Tadhg is a ROP instructor and former Rutabaga manager
Ireland is perhaps best known for its pubs, but have you heard about the paddling? Everyone talks about the lush green of Ireland, yet there are many shades of blue that surround and cut across the countryside. Just like here in Wisconsin, the paddling community in Ireland is small and everyone knows each other. The entire country is smaller than Wisconsin population-wise with 4.9 million people as compared to Wisconsin's 5.8 million or so. Of course the proportion of pub goers to paddlers is likely much higher in Ireland, leaving the hidden gems of rivers, lakes, and coastline pristine for paddling.

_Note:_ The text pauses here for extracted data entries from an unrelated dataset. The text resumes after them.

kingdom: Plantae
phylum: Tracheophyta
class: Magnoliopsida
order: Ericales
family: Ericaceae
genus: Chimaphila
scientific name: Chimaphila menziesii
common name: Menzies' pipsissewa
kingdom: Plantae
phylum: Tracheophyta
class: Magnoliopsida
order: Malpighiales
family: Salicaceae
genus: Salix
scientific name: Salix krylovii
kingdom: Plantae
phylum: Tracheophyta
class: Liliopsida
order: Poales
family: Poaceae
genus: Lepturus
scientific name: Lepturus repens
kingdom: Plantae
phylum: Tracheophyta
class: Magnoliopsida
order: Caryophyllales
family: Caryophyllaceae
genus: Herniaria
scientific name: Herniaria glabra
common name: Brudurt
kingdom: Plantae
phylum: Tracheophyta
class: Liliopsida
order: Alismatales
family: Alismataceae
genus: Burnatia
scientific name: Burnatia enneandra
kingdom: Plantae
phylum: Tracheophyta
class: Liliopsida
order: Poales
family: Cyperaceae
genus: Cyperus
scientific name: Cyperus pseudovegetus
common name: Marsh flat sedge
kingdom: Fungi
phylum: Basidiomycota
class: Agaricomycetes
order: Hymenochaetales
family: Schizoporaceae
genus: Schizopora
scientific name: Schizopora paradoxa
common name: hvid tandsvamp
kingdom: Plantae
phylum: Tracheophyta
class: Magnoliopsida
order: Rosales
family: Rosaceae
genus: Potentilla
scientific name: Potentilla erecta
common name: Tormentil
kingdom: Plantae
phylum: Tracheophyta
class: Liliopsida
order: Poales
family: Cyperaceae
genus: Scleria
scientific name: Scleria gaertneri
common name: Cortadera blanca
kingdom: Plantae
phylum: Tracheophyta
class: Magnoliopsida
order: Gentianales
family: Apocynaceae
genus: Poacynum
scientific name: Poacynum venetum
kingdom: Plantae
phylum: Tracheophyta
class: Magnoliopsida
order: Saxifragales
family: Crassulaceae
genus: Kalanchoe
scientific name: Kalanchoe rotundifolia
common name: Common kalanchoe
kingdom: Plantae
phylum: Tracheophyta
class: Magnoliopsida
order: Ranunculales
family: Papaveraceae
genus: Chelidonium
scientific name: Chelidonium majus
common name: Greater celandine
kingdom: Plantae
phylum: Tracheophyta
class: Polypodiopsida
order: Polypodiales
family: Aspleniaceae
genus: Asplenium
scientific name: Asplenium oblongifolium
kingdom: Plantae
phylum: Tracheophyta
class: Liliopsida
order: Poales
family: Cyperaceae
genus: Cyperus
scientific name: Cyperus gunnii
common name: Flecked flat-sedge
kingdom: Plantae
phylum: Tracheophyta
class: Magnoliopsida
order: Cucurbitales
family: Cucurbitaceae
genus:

Born and raised in Ireland, I first developed my love of whitewater paddling on inland Irish rivers, while I became a sea kayaker (and kayak surfer) thanks to the island's wild coasts and bays. In Ireland, you're never more than two hours from the coast. These formative experiences of my youth prepared me to work as a paddling instructor in the UK, a whitewater canoe guide in the Ardeche in France, a youth paddling coach in Australia, and a sea kayak guide in Alaska - all before joining the team at Rutabaga and teaching in the ROP Program! Join me as I reflect upon some of my favorite Irish paddling spots that don't show up in the Irish travel guides.
Whitewater (WW) paddling has been a common type of kayak paddling in Ireland for some time, though when I was growing up there in the 90's there weren't many people or clubs that offered paddling. Most of the clubs were based near Dublin alongside the Liffey River, a river that has been controlled by humans for donkeys with a series of weirs/dams from near its source to near where it meets the sea - which is coincidentally in front of the Guinness factory. These weirs and lock gates were used to hold the water back so they could be used to bring coal on barges inland from the sea to communities around Dublin. The weirs remain as relics of the past, but they are held in high esteem amongst paddlers as some great WW play spots. It was on the Liffey River that I first discovered my love of WW paddling through my local high school kayak club. The Liffey Descent is a 17.5 mi/30 km marathon race held each year on the Liffey River, including 10 weirs and a portage. While some folks are competitive, most enter to have fun on the river during higher water levels. Other popular WW spots include the Class 4 Jackson Falls in Co. Wicklow, very near where I grew up in the Wicklow Mountains and the popular Glendalough tourist destination, as well as plenty of good gnar at high water levels in Co. Kerry.
Sea kayaking in Ireland may be one of the best ways to circumnavigate the Island and to see the southern and western coasts up close - though it is by no means without its challenges. Strong tides and storms hit the southern and western shores of the island first. Day trips abound in West Cork and Co. Kerry at the southern tip of the country, a place I have fond memories of both sea kayaking and sailing. The Kinsale Outdoor Education Centre is run by a well-known Irish paddler and is a great place to start if you want some local guidance and perhaps some instruction. If you're up for a bit of adventure, La Hinch beach in Co. Clare further north and Bundoran beach in Co. Donegal both offer some excellent kayak surfing. There are 12 Outdoor Education & Training Centres throughout Ireland, which serve as great paddling resources for both locals and tourists alike.
Canoeing is probably the least popular paddlesport activity in Ireland. Multiday trips are possible yet fairly uncommon. Most of the canoeing rivers are inland, away from the biggest tourist traps. More popular ones include the Nore, the Suir, and the Barrow. The Shannon is the largest and longest river in Ireland and has many sections that can be traversed either by canoe or sea kayak. When I was a child, I tempted my mum, my best mate, and my brother on a canoe trip down the River Barrow near where I grew up. As you learn when you shop at Rutabaga, the gear makes a difference. I also made the mistake of putting my mum and best friend in the same boat...neither of whom communicate well in a boat apparently as their lefts and rights got confused. We all got down the river safely despite the poor steering. This was just one of many a childhood adventure of mine in Ireland.
As is the case with most things in Ireland, the best way to see the country is with a local. If you happen to be heading that way (post-pandemic of course), feel free to reach out for advice about the best places to paddle. Another general resource is www.canoe.ie, a resource for not just canoeing but also whitewater and sea kayaking in Ireland, similar to the American Canoe Association here in the U.S.